The Kurdistan Regional Government’s Interior Ministry has given officials the authority to ensure that cases of violence against women are processed.

But the male-dominant culture remains in Iraq, even in the semiautonomous northern Kurdish region and even though Iraqis no longer face the brutality of Saddam Hussein’s government.

Life after Saddam has proved a mixed blessing for many women, who face religious extremism in a nation once considered among the Middle East’s most progressive for women’s rights.

“Throughout the country, women reported increasing pressure to wear veils, including within government ministries,” according to the U.S. State Department’s latest report on human rights in Iraq.

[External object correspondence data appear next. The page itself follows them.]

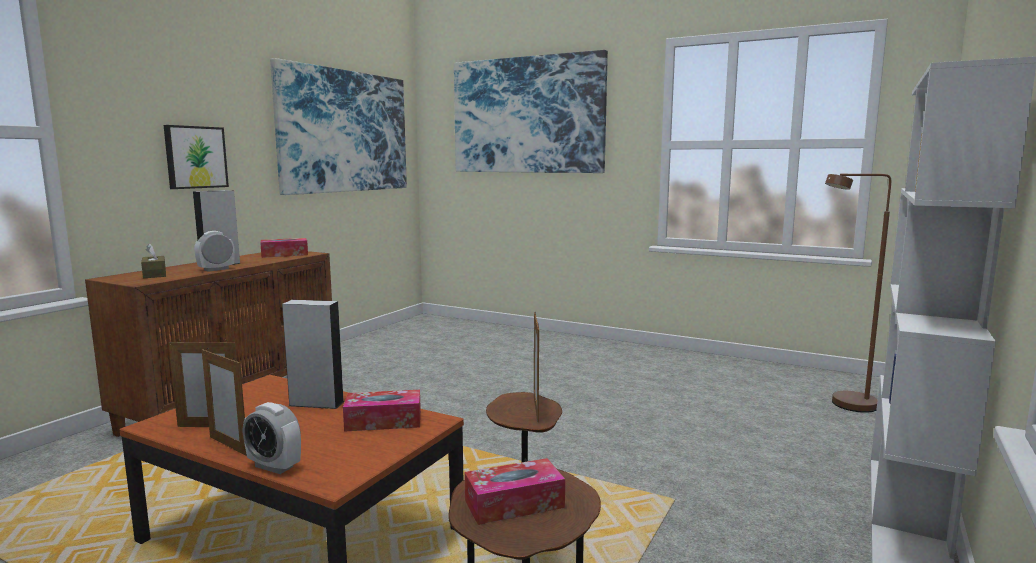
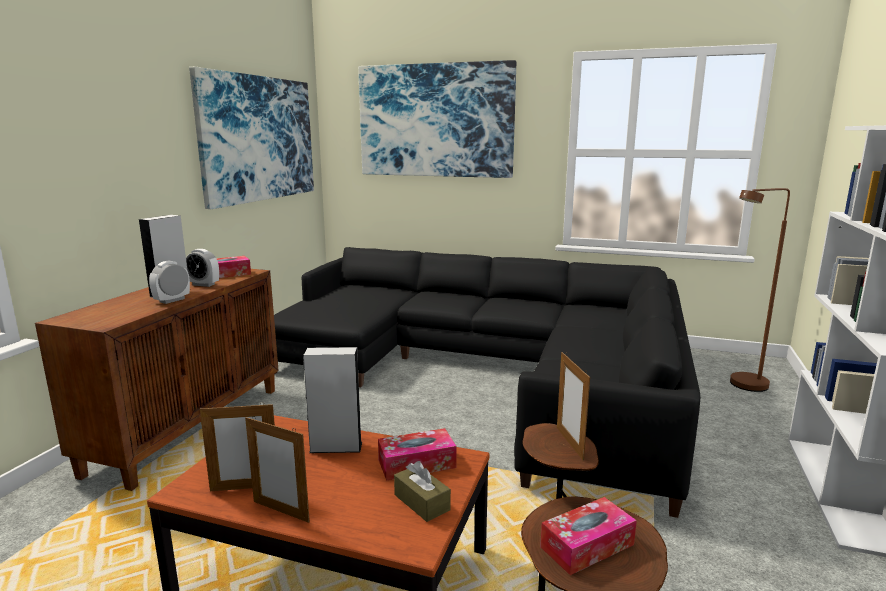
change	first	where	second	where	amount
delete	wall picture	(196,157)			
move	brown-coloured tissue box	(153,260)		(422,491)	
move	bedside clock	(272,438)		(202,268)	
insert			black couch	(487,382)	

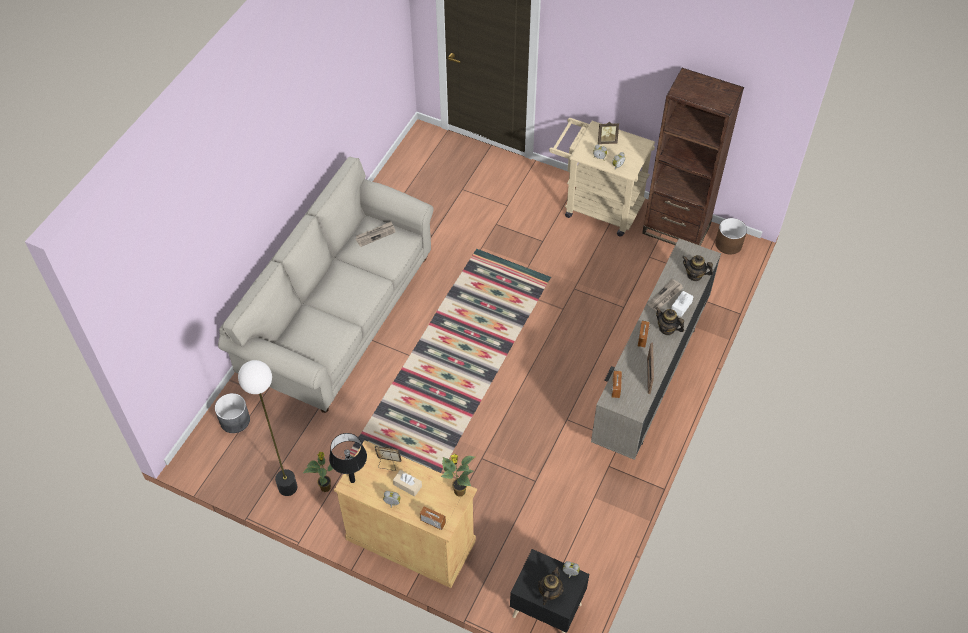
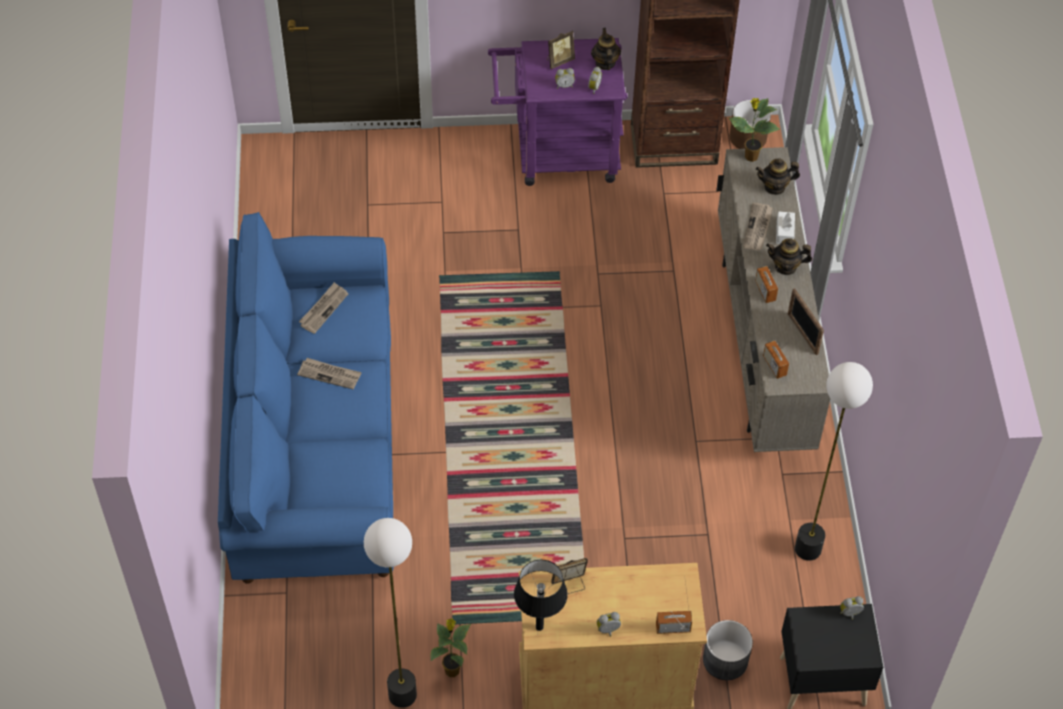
change	first	where	second	where	amount
recolor	sand-coloured trolley	(602,177)	purple-coloured trolley	(557,112)	
recolor	sand-coloured couch	(326,284)	blue-coloured couch	(306,398)	
move	grey planter	(232,413)		(728,650)	
move	plant in a pot	(458,475)		(754,130)	
delete	sand-coloured tissue box	(407,483)			
move	pot for tea	(551,585)		(606,49)	
insert			newspaper	(329,374)	
insert			standing lamp	(834,461)	

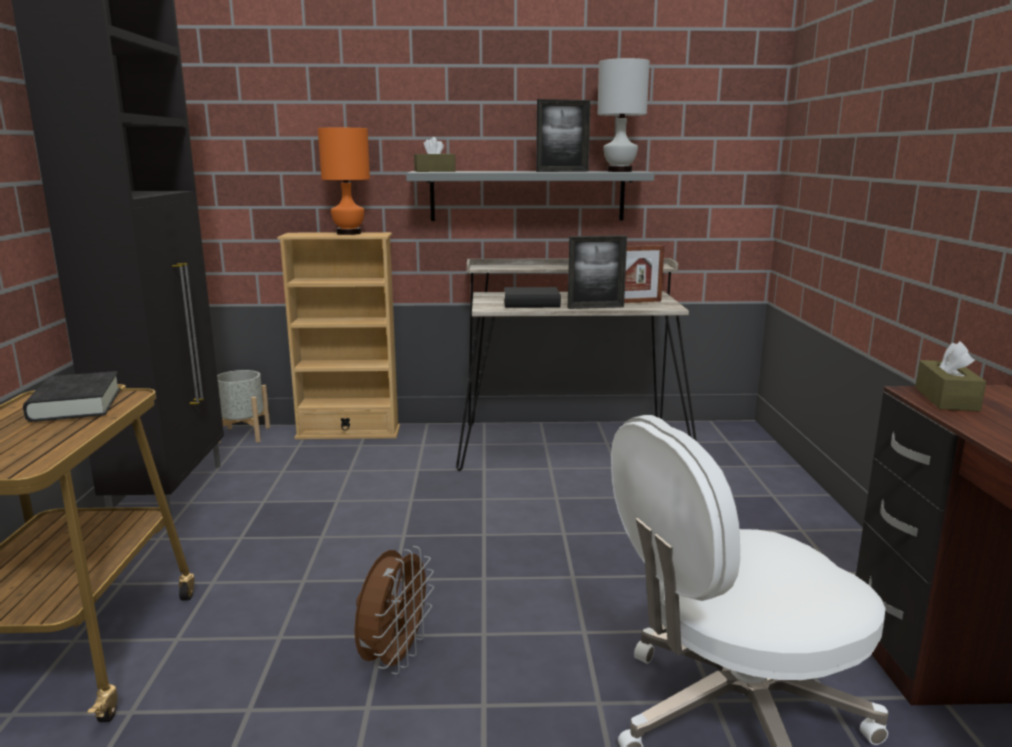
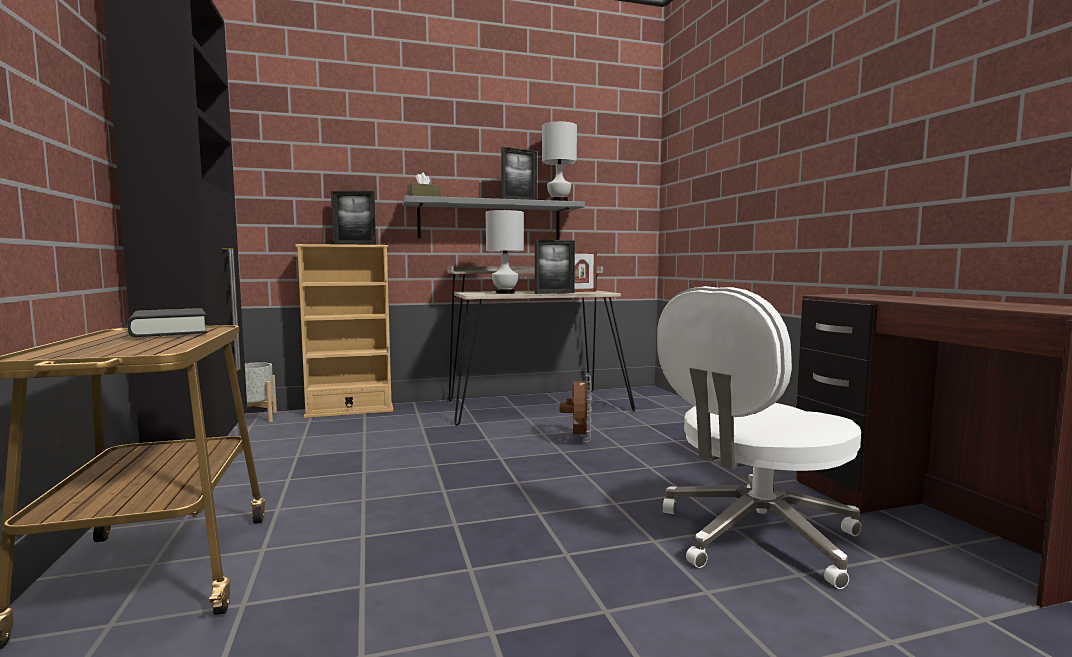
change	first	where	second	where	amount
replace	orange table lamp	(344,181)	standing frame	(353,218)	
replace	black book	(532,297)	white table lamp	(505,252)	
delete	brown-coloured tissue box	(950,376)			
move	brown-coloured cooling fan	(394,610)		(576,408)	

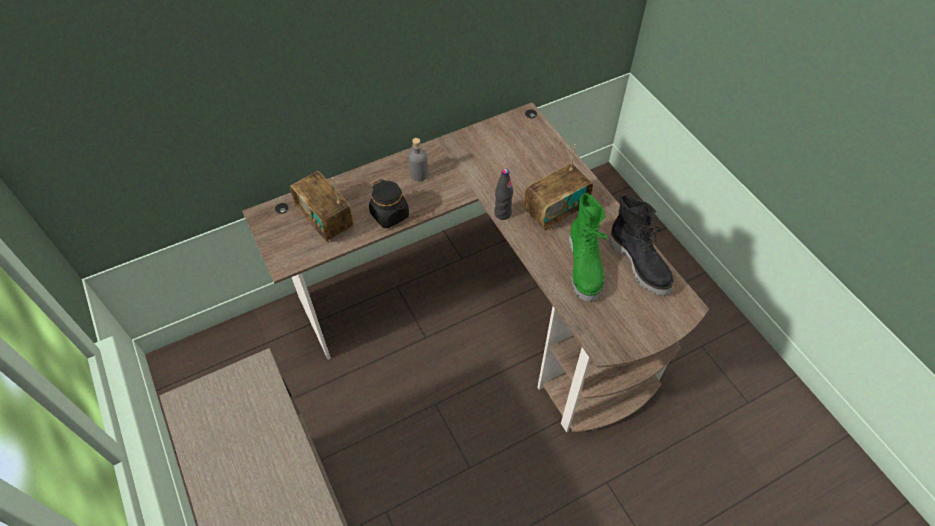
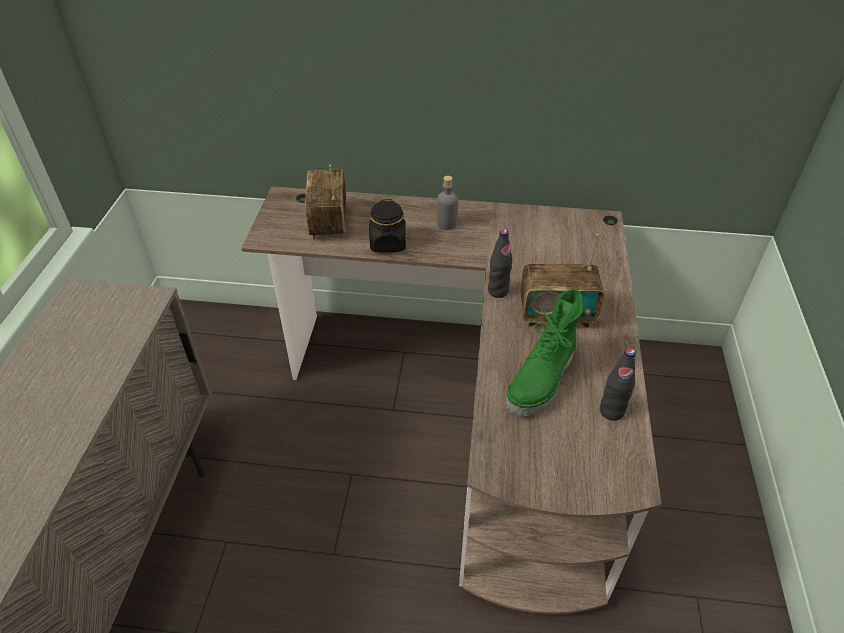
change	first	where	second	where	amount
replace	black tall boot	(641,245)	black bottle	(618,384)	

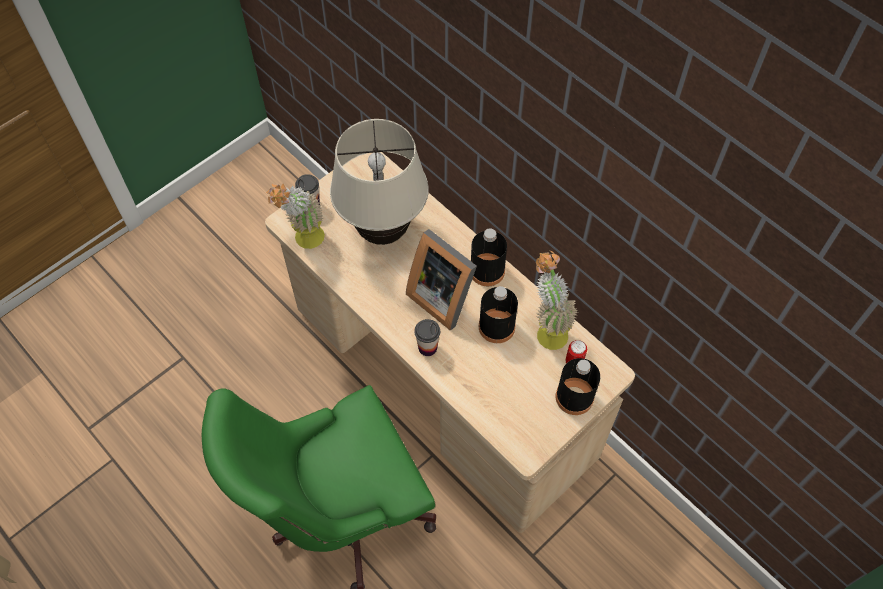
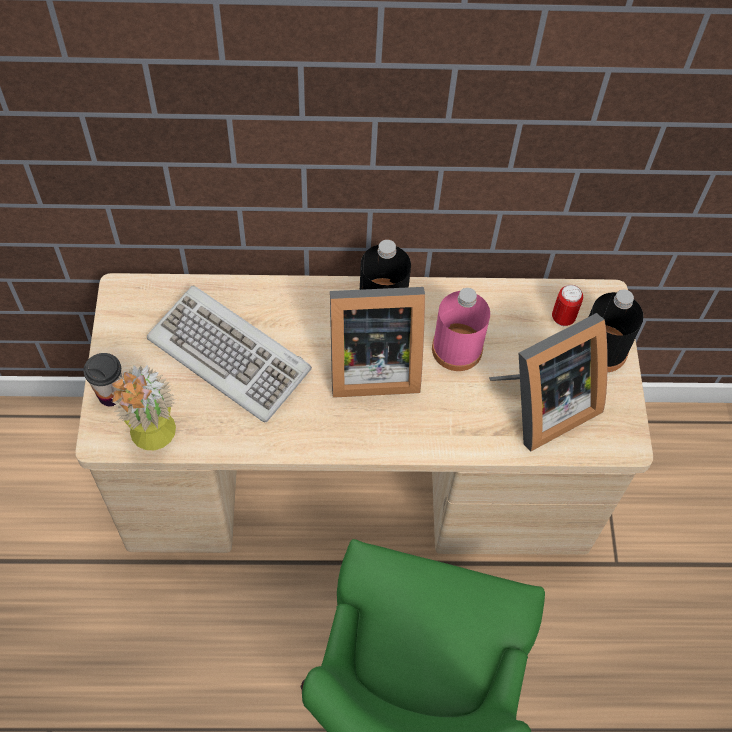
change	first	where	second	where	amount
replace	sand-coloured table lamp	(379,182)	keyboard	(229,354)	
delete	plant in a pot	(557,300)			
recolor	black bottle	(498,314)	pink-coloured bottle	(461,329)	
delete	drinking cup	(427,337)			
insert			standing frame	(548,382)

“Women were targeted for undertaking normal activities, such as driving a car, and wearing trousers, in an effort to force them to remain at home, wear veils and adhere to a conservative interpretation of Islam,” the report says.

Yanar Mohammed, president of the Organization of Women’s Freedom in Iraq, said: “The current constitution has taken away … laws that used to give us some sort of level of protection.”

The 2005 constitution forbids “violence and abuse in the family.” But it also prohibits laws that contradict Islam, a move that often devolves into strict interpretations of Islamic law more akin to those in Iran and the former Taliban-ruled Afghanistan.

“Iraqis are free in their commitment to their personal status according to their religions, sects, beliefs or choices,” says one passage in the constitution that particularly troubles Ms. Mohammed.

“They left the women of Iraq in this new constitution as a victim of Shariah law.”

That, she said, has led to an increase in poverty, women heading single households, polygamy, teen marriages and even sex trafficking and forced prostitution, a claim backed by the State Department report.

Iraqi women were breaking ground as far back as the 1920s and ‘30s, when it had female lawyers, doctors and judges.